I found their marriage license today. So, first, I had to pick my jaw up. I knew they’d wed in August 1958, but had never been able to find a record in Wilson. Because they married in Guilford County. In Greensboro. I immediately thought about this little snapshot. This wasn’t taken in 1963! Mother Dear and Granddaddy Ricks had traveled to her sister’s for the ceremony, and this photo was taken on their wedding day. Why hadn’t I registered the boutonniere, the corsage, the beringed left hand held high?
Then I got around to looking at the rest of the license.
First, there’s the matter of my grandmother’s name. In that era, legal names were somewhat fluid, and changing them did not necessarily involve legal drama. Bessie Henderson bore my grandmother before North Carolina required birth certificates. Bessie named the baby Hattie Mae and gave her her last name. Bessie died less than a year later, and little Hattie went to live with her great-aunt and Uncle, Sarah and Jesse Jacobs. She called them Mama and Papa and became known as Hattie Jacobs. Only after Sarah’s death in 1938 did my grandmother learn that she had never been formally adopted. (And as a consequence, she was forced out of the house on Elba Street by Jesse Jacobs’ children.) She immediately changed her name to Hattie Mae Henderson. I was surprised then to see her name listed as “Hattie Jacobs Henderson” some 20 years after she dropped the appellation.

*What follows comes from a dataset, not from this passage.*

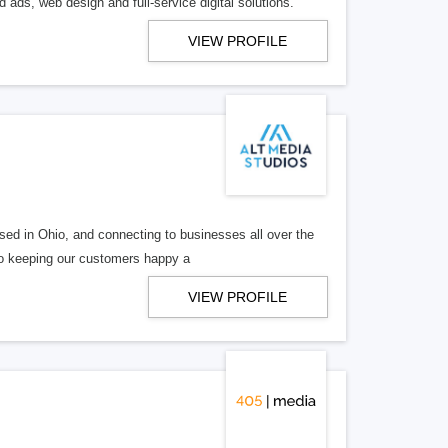
 ads, web design and full-service digital solutions.
VIEW PROFILE
ed in Ohio, and connecting to businesses all over the
 to keeping our customers happy a
VIEW PROFILE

Mother Dear also listed Jesse and Sarah Jacobs as her parents on the license. Here is an example of the way documents may reflect social and familial realities, rather than legal or genetic ones. Curiously, though, there is a hint to Mother Dear’s paternity in the license, though inexplicably placed. Mama Sarah was born Sarah Daisy Henderson. Her first husband was Jesse Jacobs and her second Joseph Silver. She was not an Aldridge. But my grandmother’s birth father was. Why did my grandmother report Sarah’s name this way? Maybe Mr. Ricks gave the information and got his facts twisted?
Last, the witnesses. I recognize James Beasley — he married my cousin Doris Holt — but who were the others? Friends of my great-aunt Mamie Henderson Holt, perhaps?